Art in the ashes / Terror on Terra

A visit to the Getty Villa with Diana Moskovitz, and a rollicking podcast recap of Alien: Earth


Today: Diana Moskovitz, investigations editor, writer, and co-owner of Defector; writer and editor Maria Bustillos; and Joe MacLeod, Creative Director at INDIGNITY and author of the column MR. WRONG.


Issue No. 390

The Getty Villa Remains
Diana Moskovitz

HYDRANYM No. 14
The Editors

PODCAST! ALIEN: EARTH, Episode 3: Metamorphosis
Joe MacLeod and Maria Bustillos


The Getty Villa Remains

by Diana Moskovitz

On a perfect L.A. day recently—warm but not hot, barely a cloud in the cobalt blue sky, cool breeze rolling in off the Pacific Ocean, the kind of day that makes you understand why Whitey Bulger hid out in Santa Monica—I made my way across town with a friend to the Palisades to see the Getty Villa, the luxurious museum built in the early 1970s by oil tycoon J. Paul Getty, then the richest man in the world, to house his burgeoning collection of antiquities. The museum’s design was based on the Villa dei Papiri, a Roman villa in Herculaneum buried in the eruption of Mount Vesuvius in 79 AD. It’s situated on one of the loveliest hillsides in Los Angeles, with a fine view of the water. 
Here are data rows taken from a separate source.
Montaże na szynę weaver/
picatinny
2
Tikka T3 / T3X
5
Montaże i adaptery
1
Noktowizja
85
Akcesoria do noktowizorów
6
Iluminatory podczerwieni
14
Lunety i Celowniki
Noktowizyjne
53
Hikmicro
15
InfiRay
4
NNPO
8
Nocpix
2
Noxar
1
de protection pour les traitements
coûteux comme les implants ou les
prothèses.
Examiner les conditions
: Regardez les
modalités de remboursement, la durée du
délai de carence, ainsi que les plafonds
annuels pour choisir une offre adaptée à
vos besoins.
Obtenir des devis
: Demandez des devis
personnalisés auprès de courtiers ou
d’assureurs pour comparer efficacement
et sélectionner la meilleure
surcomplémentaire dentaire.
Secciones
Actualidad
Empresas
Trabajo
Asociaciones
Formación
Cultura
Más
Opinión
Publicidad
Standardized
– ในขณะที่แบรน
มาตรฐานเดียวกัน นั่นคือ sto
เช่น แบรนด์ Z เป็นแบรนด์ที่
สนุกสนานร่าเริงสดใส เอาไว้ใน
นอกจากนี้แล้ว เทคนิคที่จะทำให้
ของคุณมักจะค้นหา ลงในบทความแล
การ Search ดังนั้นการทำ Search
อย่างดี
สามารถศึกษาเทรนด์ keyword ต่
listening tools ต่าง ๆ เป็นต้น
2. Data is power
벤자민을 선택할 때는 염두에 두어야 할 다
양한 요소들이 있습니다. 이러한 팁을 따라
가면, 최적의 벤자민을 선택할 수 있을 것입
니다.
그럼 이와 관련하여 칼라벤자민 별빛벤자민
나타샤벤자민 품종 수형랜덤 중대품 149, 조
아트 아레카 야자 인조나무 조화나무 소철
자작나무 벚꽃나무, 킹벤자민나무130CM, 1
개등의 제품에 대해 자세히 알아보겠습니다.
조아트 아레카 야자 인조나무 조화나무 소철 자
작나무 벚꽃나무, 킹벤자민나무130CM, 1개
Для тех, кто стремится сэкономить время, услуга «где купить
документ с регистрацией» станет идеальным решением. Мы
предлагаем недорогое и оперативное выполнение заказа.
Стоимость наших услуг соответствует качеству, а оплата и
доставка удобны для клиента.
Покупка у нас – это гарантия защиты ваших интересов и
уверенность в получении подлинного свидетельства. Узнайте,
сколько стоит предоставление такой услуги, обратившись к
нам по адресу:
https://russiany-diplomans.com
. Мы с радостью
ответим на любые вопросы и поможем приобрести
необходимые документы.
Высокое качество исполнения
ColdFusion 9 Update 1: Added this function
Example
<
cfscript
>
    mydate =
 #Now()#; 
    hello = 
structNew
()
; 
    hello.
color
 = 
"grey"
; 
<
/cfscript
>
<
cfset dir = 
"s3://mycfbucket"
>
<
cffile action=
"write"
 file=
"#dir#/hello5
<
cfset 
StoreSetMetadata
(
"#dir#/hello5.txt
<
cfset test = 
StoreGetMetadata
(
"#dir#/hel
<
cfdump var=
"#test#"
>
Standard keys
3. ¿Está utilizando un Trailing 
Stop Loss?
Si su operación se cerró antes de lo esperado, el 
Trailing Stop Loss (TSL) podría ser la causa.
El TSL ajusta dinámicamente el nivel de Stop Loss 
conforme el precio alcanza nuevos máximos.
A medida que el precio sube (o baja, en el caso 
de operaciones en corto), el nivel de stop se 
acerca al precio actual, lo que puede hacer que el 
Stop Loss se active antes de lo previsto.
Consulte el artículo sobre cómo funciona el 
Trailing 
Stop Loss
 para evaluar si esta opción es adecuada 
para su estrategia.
I’d be lying if I didn’t disclose that I chuckled a little at learning why the Villa had been built; some of us rent storage lockers, Getty built a storage villa. 

Getty was a second-generation oilman whose fortune came largely through a gamble he made on Saudi Arabian oil in the late 1940’s. At the time of his death in 1976 his estate was estimated at more than $2 billion. Yet his cruelty and stinginess were legendary. The stories are endless: he had a pay phone put in his house for the use of guests, made his young wife Teddy repay him for singing lessons, and, most famously, he initially refused to pay the ransom for his kidnapped grandson, J. Paul Getty III, who’d been pinched in Italy by Calabrian bandits. The kidnapers responded by cutting off their captive’s ear and a lock of his hair and sending them to a Roman newspaper. (Getty eventually agreed to shell out $2.2 million—the maximum tax-deductible amount—loaned his son the rest of the $3 million ransom at 4 percent interest, and at last his grandson, minus one ear, was returned.)